Another strong year ahead for later life lending?

Simon Little

Simon Little

The later life lending sector is set for another strong year of growth and innovation.

What do we mean by later life lending? 

For me, this covers all residential mortgage products marketed to over 55s, including retirement interest-only (RIO) mortgages and also equity release plans, such as all lifetime mortgages.

This represents a market that is already in excess of £25bn per annum (£4bn of which is lifetime mortgages).

There are a number of developments which will be behind the growth of the sector in 2019.

Changing consumer attitudes and needs

The consumer is looking for solutions to meet a growing list of needs: a better solution than their current mortgage offer (mortgage prisoners), those interest-only borrowers coming to the end of term with their existing lender; those who need/want to release equity to fund retirement, or spend on family members or carry out home improvements.

The big change will be meeting the needs of Middle Britain, who consider their home as part of their total asset wealth; pensions, savings and property. 

It is this target audience which represents the real opportunities for product providers and advisers alike. It’s where the real growth will come from in the next five to seven years. 

Product innovation

To satisfy Middle Britain’s ever-changing needs, product providers will need to innovate.

The introduction of RIO mortgages has been welcomed by the industry but lending to someone beyond the age of 100 on an interest-only basis should not be exclusive to RIOs.

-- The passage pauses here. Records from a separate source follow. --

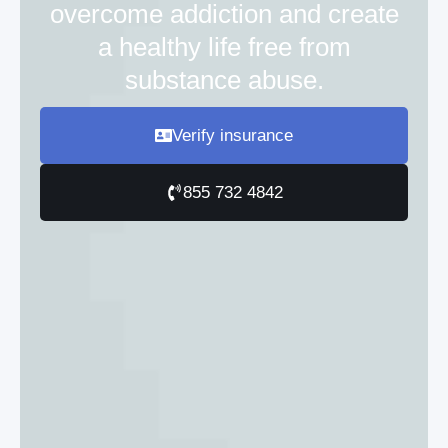
overcome addiction and create
a healthy life free from
substance abuse.
Verify insurance
855 732 4842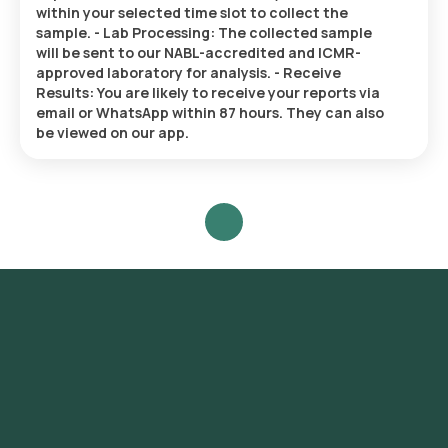
within your selected time slot to collect the
sample. - Lab Processing: The collected sample
will be sent to our NABL-accredited and ICMR-
approved laboratory for analysis. - Receive
Results: You are likely to receive your reports via
email or WhatsApp within 87 hours. They can also
be viewed on our app.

Lenders need to be bolder and look hard at the consumer needs and aspirations and develop their products accordingly.

It is not about high LTVs, it is about flexible options and processes. Key to this is underwriting.

Lenders need to take a pragmatic view of someone’s pensionable income at the point of application, recognising the changes which are likely to occur e.g. annual indexation, reduced income after the tax-free cash has been taken, what will happen on death where the application is made by joint or multiple applicants.

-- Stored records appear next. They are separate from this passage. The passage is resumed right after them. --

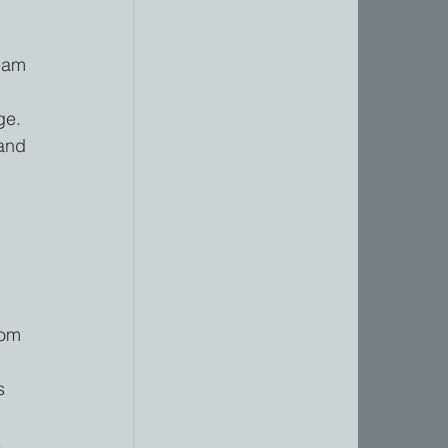
eam 
 
ge. 
and 
 
rom 
s 
.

Clients can only do this if they have thought through the underwriting criteria in detail, thus making it easier for advisers to understand what their criteria is.

Technology will help drive these changes and improve efficiencies.

In the past three years there has been much talk about hybrid lifetime or residential mortgages. This seems to have gone quiet of late, but for those lenders who are brave enough to explore the options they will tap into a rich vein of consumer demand.


Advice is key in this sector. If clients are in their late 50s and make the wrong decision then time is not on their side to unravel things, particularly considering many applicants will be entering into a mortgage which might run for 30 or even 40 years.